Friday, May 9, 2709, continued
When Deirdre cradled the coffee-cup in her hands, Justín could plainly see the scar in the center of her left hand, now that he knew to look for it. It didn't surprise him that he missed it before; he tried to miss as much as possible, after all.
"Does the coffee help?" he asked
"A little," she said shyly. "It's not greenfire, of course, but...but that's a good thing, isn't it?"
"If that's what you want."
She nodded, one quick jerk of her bone-thin jaw, then she gazed out the window at the sea. "I thought that when I got back home I'd stop being so 'high maintenance' as they used to say in the Charadoc." She laughs briefly then scowls out the window again. "And yet here I am, being high-maintenance to you."

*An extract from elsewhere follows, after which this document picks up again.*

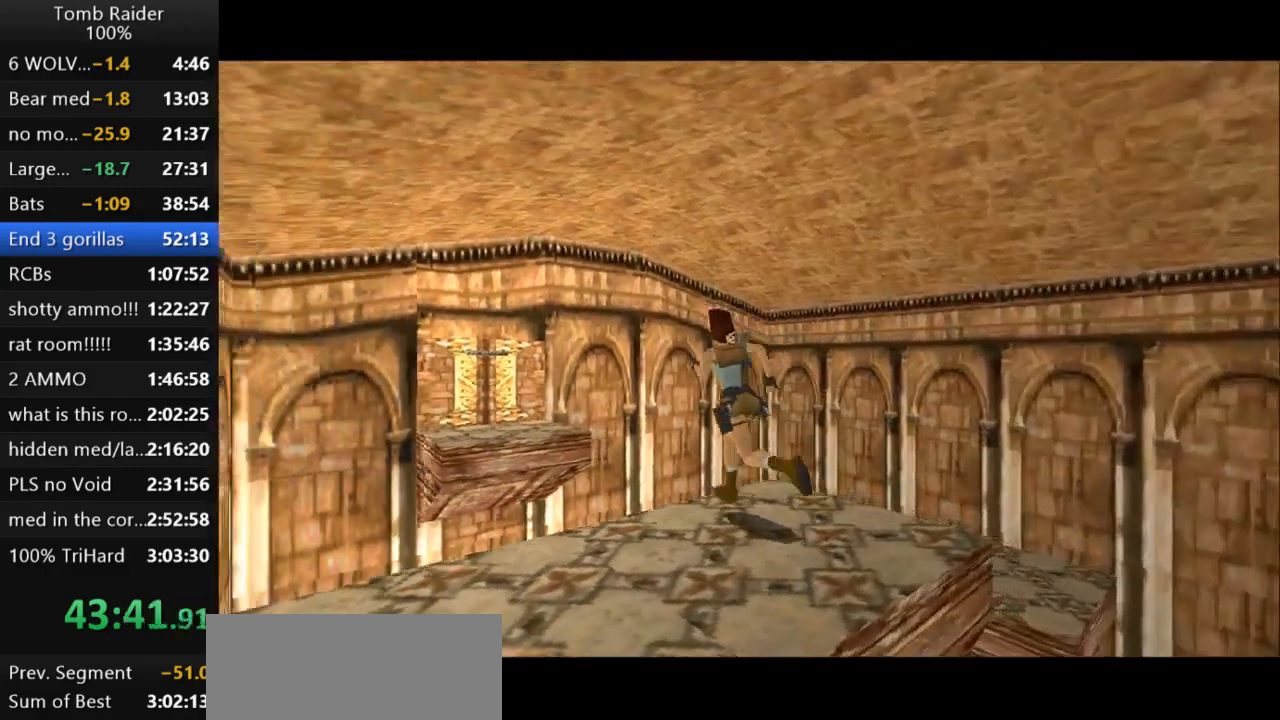
{"keys": ["up"], "events": [[433, "jump", "up"]]}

Justín quirked a smile. "You're complicated," he said. "That's okay--it's part of your charm."
She looked at him, wide-eyed. "I have charm?"
"Oh, abundantly! I still want to marry you, you know."
She laughed. "As if either of us could." And he laughed back, nodding.
"Shall we continue?"
"After a brief bathroom-break." She shrugged, embarrassed. "You know--coffee."
He waited for her, staring at her empty chair, the imprint of her bony hips in the seat, the long strand of premature silver left behind on the headrest. He inhaled deeply his tobacco and wondered what kind of life he might have led, had he found the courage to try out for agency himself, rather than living vicariously through agents.
The thought made him fidget, snubbing out his cigarette just to give his fingers something to do. He considered freshening his sedation, but decided against it. For now, inasmuch as he could stand, he wanted to feel.
Soon Deirdre returned and settled back into her seat, clasping the magentine rod, listening to chimes turning into
the chirping of crickets, ooh, so many crickets! But they don't
sound like the diverse night-time insect life of the Charadoc at all…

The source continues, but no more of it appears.